At this point, Silas still doesn't know that Teabing is the Teacher. Teabing makes a phone call to Silas and Rémy from the limousine's rear compartment and tells Silas to take some rest at the London Opus Dei Centre. After making an anonymous call to the police telling Silas's whereabouts, he kills Rémy by putting some peanut powder in his cognac, as Rémy is highly allergic to peanuts.

He then heads off to Westminster Abbey, where the keystone's riddle leads to. Langdon and Sophie arrive shortly after Teabing, and there he reveals to them his identity as the Teacher. Langdon and Sophie are both stunned, and Teabing threatens to kill them if they don't join him. To show his sincerity, he hands over the keystone (the cryptex) to Langdon, but later Langdon throws the keystone up in midair. Teabing tries to catch it, but it slips out of his hands and crashes on the ground. Just when Teabing thinks the secret of the Grail is lost forever, Langdon reveals that he had already guessed the password needed to open the cryptex and retrieved the final clue inside. Before Teabing can know what the clue is, the police arrive and arrest him.

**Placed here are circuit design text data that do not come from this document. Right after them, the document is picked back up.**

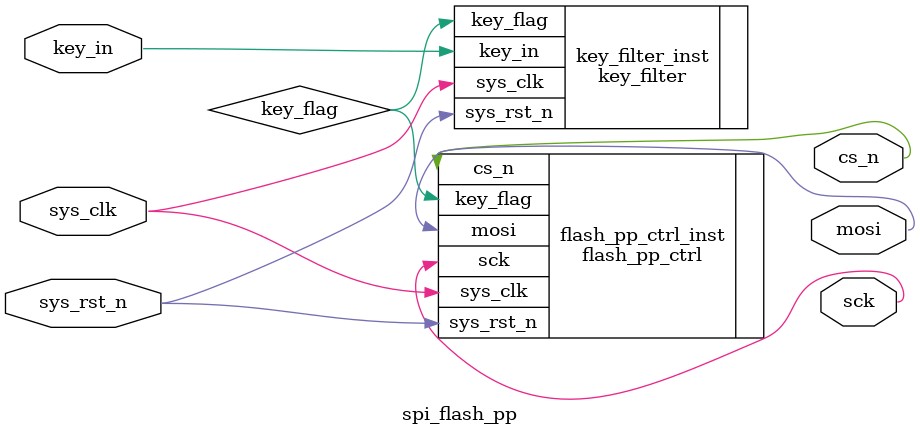
<source format=v>
module  spi_flash_pp
(
    input   wire            sys_clk     ,
    input   wire            sys_rst_n   ,
    input   wire            key_in      ,
    
    output  wire            sck         ,
    output  wire            cs_n        ,
    output  wire            mosi        

);

wire    key_flag;

flash_pp_ctrl  flash_pp_ctrl_inst
(
    .sys_clk     (sys_clk   ),
    .sys_rst_n   (sys_rst_n ),
    .key_flag    (key_flag  ),
    
    .sck         (sck       ),
    .cs_n        (cs_n      ),
    .mosi        (mosi      )
);

key_filter
#(      .CNT_MAX(20'd999_999)
)
key_filter_inst
(
        .sys_clk     (sys_clk  ),
        .sys_rst_n   (sys_rst_n),
        .key_in      (key_in   ),
        
        .key_flag    (key_flag )
);


endmodule

</source>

In the film, he was portrayed by Ian McKellen.

André Vernet[edit]

André Vernet, played in the film by Jürgen Prochnow, is president of the Paris branch of the Depository Bank of Zurich. He is informed of Sophie Neveu and Robert Langdon being wanted by the Direction Centrale de la Police Judiciaire by a security guard who recognized them from a television news report he had been watching before they had entered the bank. When Neveu and Langdon arrive Vernet met with them, his only plan in mind to get rid of them before the police arrive. They inform him that Jacques Saunière, a longtime account holder at the bank, has died and that Neveu now possesses the depository key, a Gold Key, to the account but did not know the account number. He is incapable of helping with the account information and leaves Neveu and Langdon alone to buy time from the police. Neveu and Langdon access the bank account with the key and figure out the account number after examining one of Saunière's clues he left behind, and retrieved a rosewood box from Saunière's safety deposit. When Vernet returns he is shocked to learn Neveu and Langdon figured out the account number. In the book, he is motivated to help them escape undetected for a primary reason: he does not want the bank to get bad publicity since Saunière was a close friend of his. In the movie, this is changed to say that the account had an "escape clause", which meant that he had to protect the account holders. Acting as a bank driver, he bluffs his way past the police in one of the bank's trucks with Langdon and Neveu concealed in the cargo-hold. He later attempts to take the rosewood box from Saunière's account at gunpoint after he hears on the radio that Langdon is wanted for the murder of three others, the three other high-ranking members of the Priory of Sion, the sénéchaux. His attempt is thwarted by Langdon, who steals the truck and escapes with Neveu to the nearby château of his friend, Sir Leigh Teabing.